You might call it the epitome of slow fashion. The fruit of his relationship with a community of weavers in Burkina Faso, Lukhanyo Mdingi’s coed collection was a long-cooking affair that melded archival elements with variations on local weaving and dyeing techniques.
The South African designer was introduced to the CABES social enterprise via the Ethical Fashion Initiative, and they’ve been working together for three years.
Mdingi, one of the three joint winners of the Karl Lagerfeld Special Jury Prize at the 2021 edition of the LVMH Prize, played with color and shine in a lineup that juxtaposed his signature patchwork knits, as singular as works of art, with upscale takes on vintage sportswear inspired by Ouagadougou street style.

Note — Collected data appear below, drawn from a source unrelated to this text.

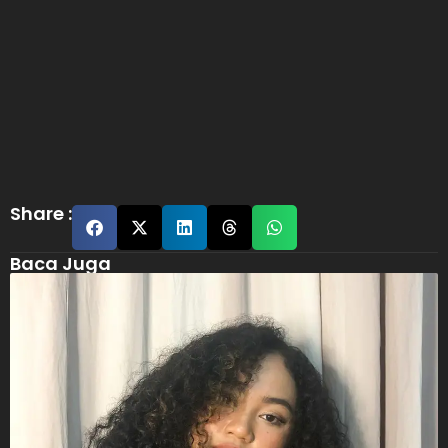
Share :
Baca Juga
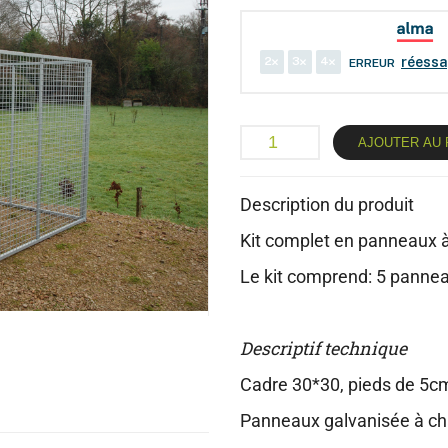
2
3
4
réessa
ERREUR
AJOUTER AU 
Description du produit
Kit complet en panneaux 
Le kit comprend: 5 panne
Descriptif technique
Cadre 30*30, pieds de 5c
Panneaux galvanisée à c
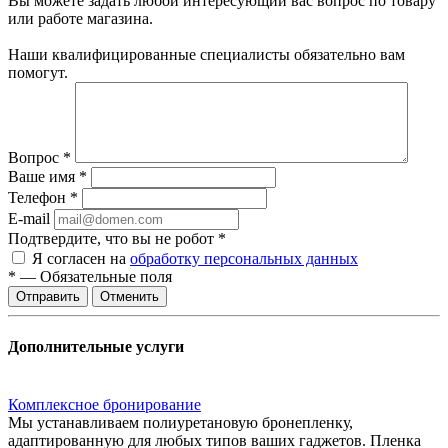
Вы можете задать любой интересующий вас вопрос по товару
или работе магазина.
Наши квалифицированные специалисты обязательно вам
помогут.
Вопрос
*
Ваше имя
*
Телефон
*
E-mail
Подтвердите, что вы не робот
*
Я согласен на
обработку персональных данных
*
—
Обязательные поля
Отменить
Дополнительные услуги
Комплексное бронирование
Мы устанавливаем полиуретановую бронепленку,
адаптированную для любых типов ваших гаджетов. Пленка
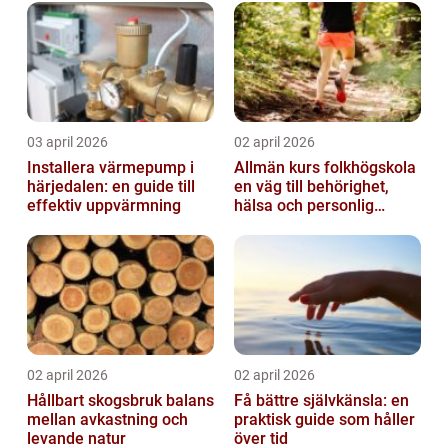
03 april 2026
02 april 2026
Installera värmepump i
Allmän kurs folkhögskola
härjedalen: en guide till
en väg till behörighet,
effektiv uppvärmning
hälsa och personlig
utveckling
02 april 2026
02 april 2026
Hållbart skogsbruk balans
Få bättre självkänsla: en
mellan avkastning och
praktisk guide som håller
levande natur
över tid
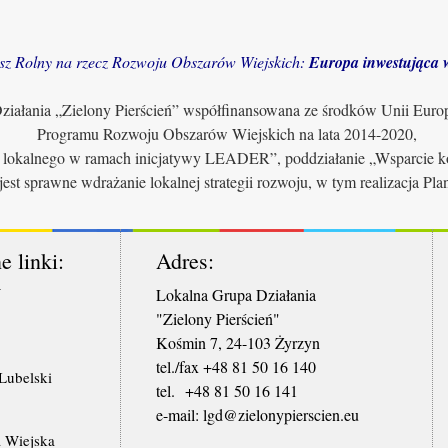
sz Rolny na rzecz Rozwoju Obszarów Wiejskich:
Europa inwestująca w
iałania „Zielony Pierścień” współfinansowana ze środków Unii Euro
Programu Rozwoju Obszarów Wiejskich na lata 2014-2020,
u lokalnego w ramach inicjatywy LEADER”, poddziałanie „Wsparcie ko
jest sprawne wdrażanie lokalnej strategii rozwoju, w tym realizacja Pl
e linki:
Adres:
W
Lokalna Grupa Działania
"Zielony Pierścień"
Kośmin 7, 24-103 Żyrzyn
tel./fax +48 81 50 16 140
ubelski
tel. +48 81 50 16 141
​e-mail: lgd@zielonypierscien.eu
 Wiejska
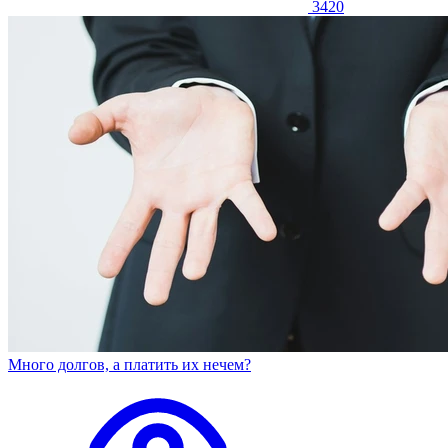
3420
Много долгов, а платить их нечем?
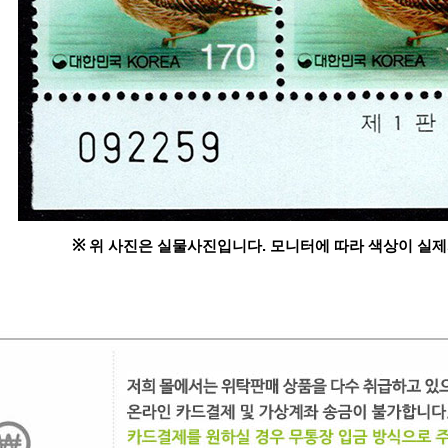
※
위 사진은 실물사진입니다. 모니터에 따라 색상이 실제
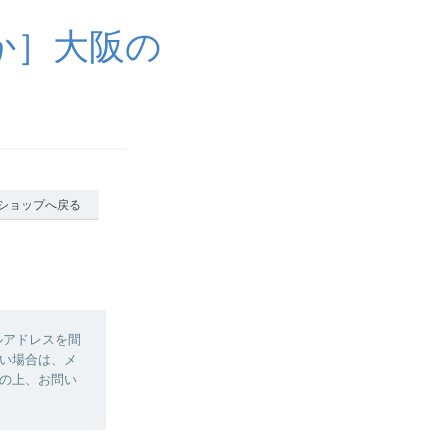
か］大阪の
ショップへ戻る
ルアドレスを間
い場合は、メ
の上、お問い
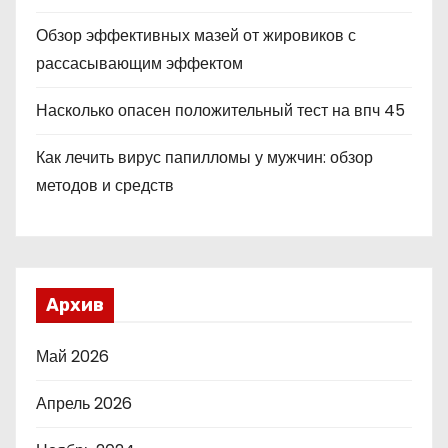
Обзор эффективных мазей от жировиков с
рассасывающим эффектом
Насколько опасен положительный тест на впч 45
Как лечить вирус папилломы у мужчин: обзор
методов и средств
Архив
Май 2026
Апрель 2026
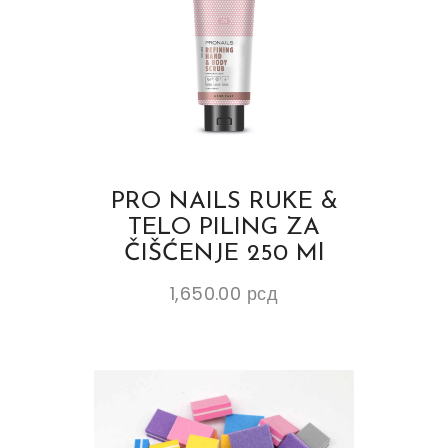
PRO NAILS RUKE &
TELO PILING ZA
ČIŠĆENJE 250 Ml
1,650.00
рсд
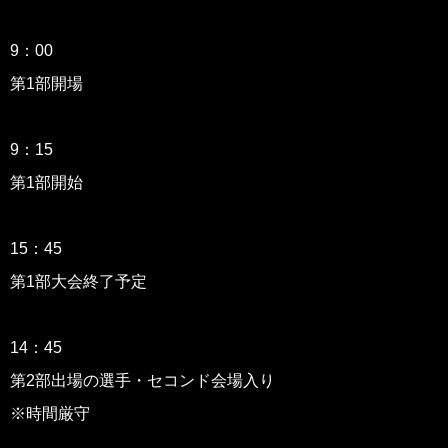
9：00
第1部開場
9：15
第1部開始
15：45
第1部大会終了予定
14：45
第2部出場の選手・セコンド会場入り
※時間厳守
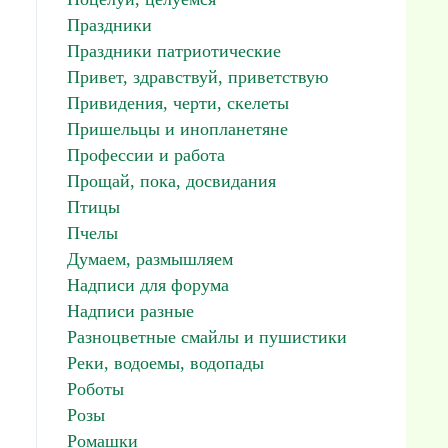
Праздники
Праздники патриотические
Привет, здравствуй, приветствую
Привидения, черти, скелеты
Пришельцы и инопланетяне
Профессии и работа
Прощай, пока, досвидания
Птицы
Пчелы
Думаем, размышляем
Надписи для форума
Надписи разные
Разноцветные смайлы и пушистики
Реки, водоемы, водопады
Роботы
Розы
Ромашки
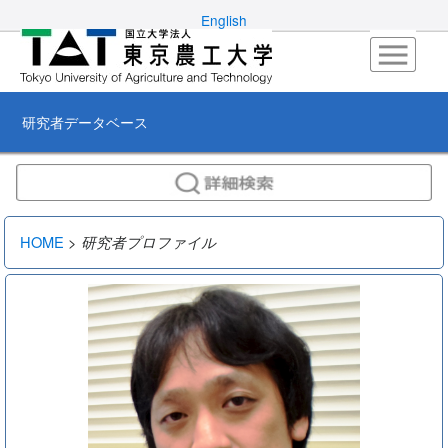
English
研究者データベース
HOME
>
研究者プロファイル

Think double-layered Bermuda shorts with circular cutouts on the sides, paired with gauzy hand-knit sweaters; or a retro tank top with badges, worn with pleated purple culottes and a cape-like silk scarf, in a gender-fluid alternative to sportswear. Among the tailored looks, standouts included a purplish blue men’s suit with irregular rust-and-yellow tie-dye motifs.
Mdingi is at the vanguard of a new generation of African designers challenging traditional notions of masculinity. That shift might feel like a revolution, but as his production methods suggest, real social impact requires the luxury of time.